Because what ultimately makes the ending satisfying is the amount of effort it takes your central character to get there. If they get there too quickly and easily, it's a disappointment. That's what makes it a STORY as opposed to some boring old anecdote about how you went to the shop, where you spent the weekend, or what you ate for breakfast.

Good endings
If you read a book, what's the last bit you read? The ending, of course. Unless you're very weird and you read books backwards. If the ending is good, you will remember it. If it's bad you might also remember it briefly - just long enough to vow to yourself never to read another book by that author. If the ending is good, you'll probably remember the title of the story too and tell all your friends they should read it. You might even remember the name of the author, and want to read more by them. Good endings are REALLY important.

Start at the end
Don't just start writing and hope you'll come up with something satisfying when you reach the last page. You need to think hard, early on, about what would be a good ending. Once you know what your story is about and how you want it to begin, think about how it could end. What would be a really good ending? There's probably more than one possibility. If you can think of several, consider them each on their merits and choose the strongest. Once you've got an idea about that, think about what you would have to put your central character through to make that ending happen.
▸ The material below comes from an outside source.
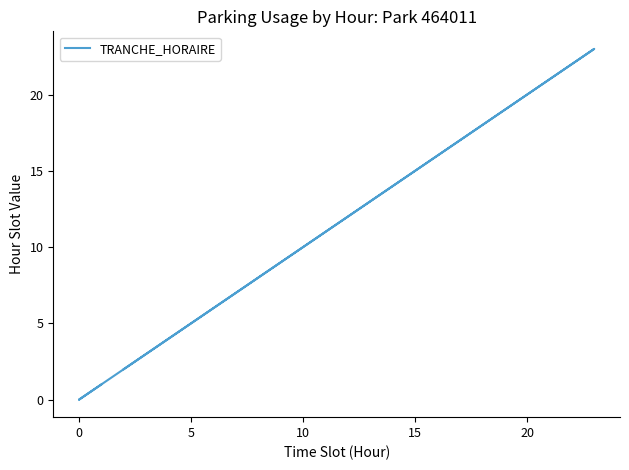

How many lines are shown in the chart?

1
And what would you need to do to make the impact of that ending as powerful as possible? The impact of stories and their endings is maximised by...

What's at stake?
If your heroine has fought off a deadly gang single-handed, then climbed the exterior of a precipitous skyscraper, just to retrieve a balloon that happened to be blowing down the street, we probably think that's a lot of effort to go to, for something so trivial. And we don't really care whether she reaches the balloon or not. But if the balloon belonged to her best friend who happens to be very ill in hospital, on a life-support machine and, before it was accidentally released by a nurse opening the window, the balloon, given to the ailing girl by her grandmother, had become a symbol, a talisman she associates with her hopes of recovery... then the efforts of our heroine start to mean something much more. And we care about whether she succeeds.

Anything else?
What keeps us reading? My best advice to you as a writer is - when you are reading a book you're enjoying so much you can't put it down, ask yourself what it is that's making you love that book so much. Maybe the central character is unlike any character you've ever encountered before. Or maybe you recognise something of yourself in them. Perhaps it's the surprising twists and turns the story keeps taking. Or it might be the compelling hooks at the end of each chapter that make it totally impossible for you not to turn the page and see what happens next. Make yourself think about it. And, whatever it is, once you've worked out what's making you keep reading, see if you can work out how to do that same thing with your own story. If you can, chances are, it'll make others want to read your stuff too.